Because Kaine is shrewdly proposing to ease into universal pre-K starting this fall with a pilot project for 1,000 children in six localities, Virginia has not yet had a clash of big ideas as Pennsylvania did.
A debate would be healthy.
The report of Kaine’s Start Strong Council in December makes plain that the administration is sold on universe preschool and the pilot project is merely prelude, not an experiment. A wise alternative would be a pre-K corporate tax credit.
It’s true that Virginia doesn’t have a K-12 EITC from which to spin off a preschool credit program, but Virginia could innovate from the other direction: Start a preschool credit, and then expand to a K-12 education tax credit.
Pennsylvania’s K-12 EITC began in 2001, and the state now has 184 scholarship charities helping needy children go to a private school of choice, plus 360 Educational Improvement Organizations that help public schools make sound changes. More than 2,200 companies have contributed $260 million to private scholarships and public school improvements.
The Kaine Council cited Oklahoma and Georgia as models of universal preschooling that is helping children from all socioeconomic levels. However, Reason Foundation researchers found that fourth-grade reading scores on the National Assessment of Educational Progress have not improved for those two states, despite the fact that subsidized preschools have been in place long enough to make an impact.
In fact, judged on percentage-point change in reading results between 1992 and 2005, both Oklahoma and Georgia ranked in the bottom 10 performers on NAEP. Oklahoma launched universal pre-k in 1998, Georgia in 1993.
In early January 2007, Education Week’s annual “Quality Counts” report on the 50 states’ school progress yielded even more vivid evidence that the Kaine advisers are looking at the wrong models.
For the first time, the Quality Counts analysts sought to measure not just K-12 achievement but how well each state is helping children progress “From Cradle to Career” (as their report was entitled). They unveiled a Chance-for-Success Index that weighed economic and educational data from the early years, school days, and adulthood.
The results? Virginia was ranked No. 1 among the 50 states. The Old Dominion is the state where children have the best chances for success in life, at least according to these numbers-crunchers.
Oklahoma was 40th, and Georgia 38th.
Now, of course that flattering outcome doesn’t mean everything is perfect in Virginia. It does suggest that the state is getting along pretty well with nursery and preschool mostly a matter of private choice and operation instead of state direction, except for public programs already provided to about 27,000 disadvantaged children.

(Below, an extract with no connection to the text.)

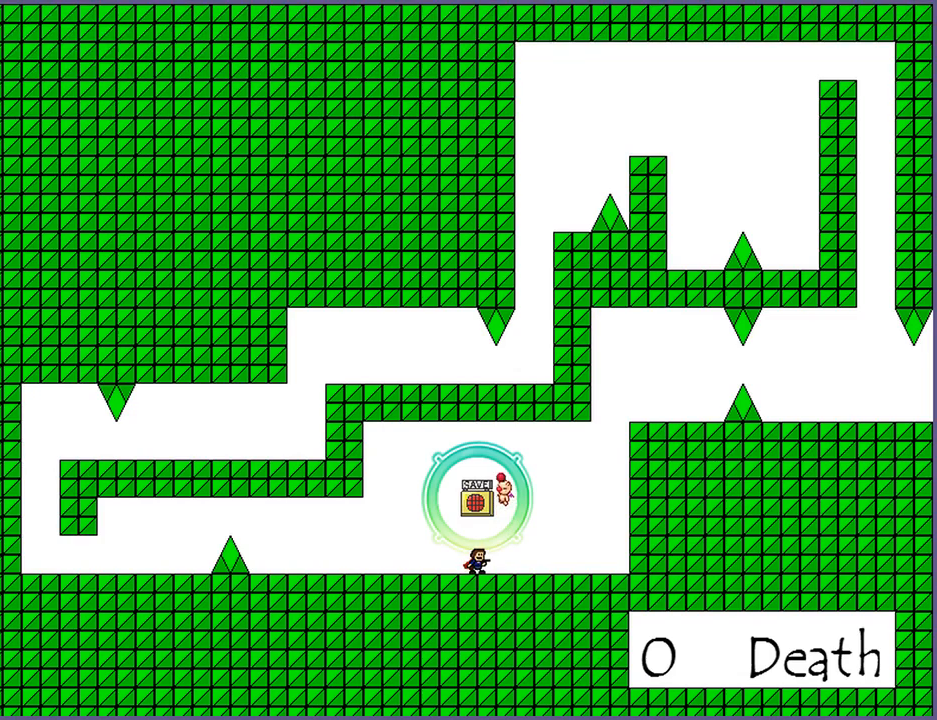
{"keys": [], "events": []}
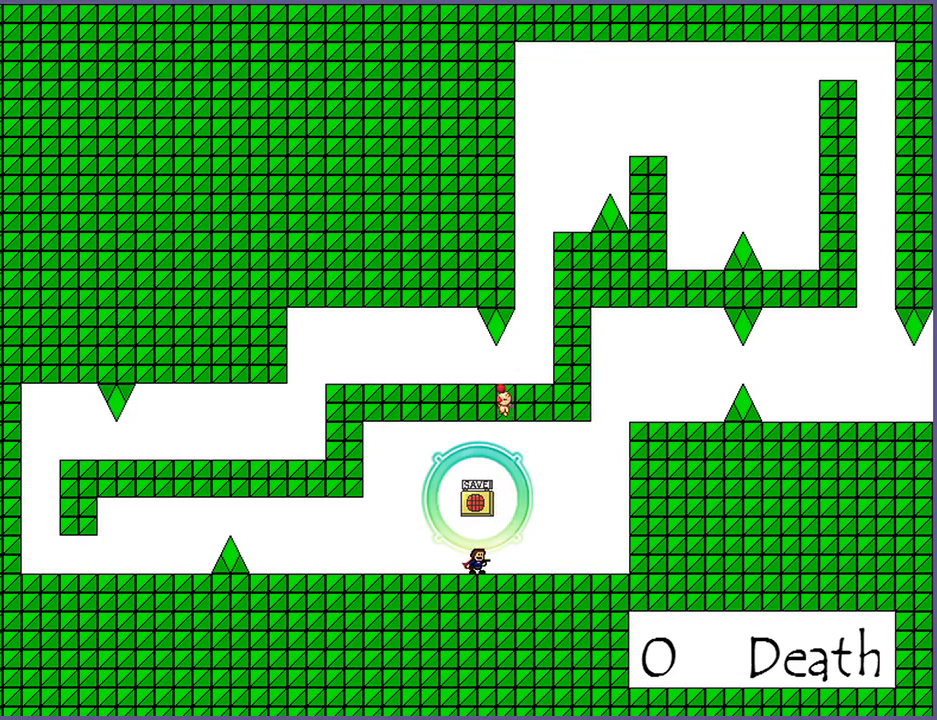
{"keys": ["right"], "events": [[400, "right", "down"]]}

Kaine contends that offering tax-funded preschool to all 100,000 of Virginia’s 4-year-olds would cost about $300 million a year. But assuming that per-pupil costs for public preschool would be about what they are in other states, the Thomas Jefferson Institute for Public Policy has calculated an annual cost exceeding $425 million.
That is a large tab for scant returns. It would be more cost effective to keep the private sector active and lend a helping hand, via tax-credit-generated scholarships, to those needy children who aren’t sharing in the good fortune life in Virginia generally brings.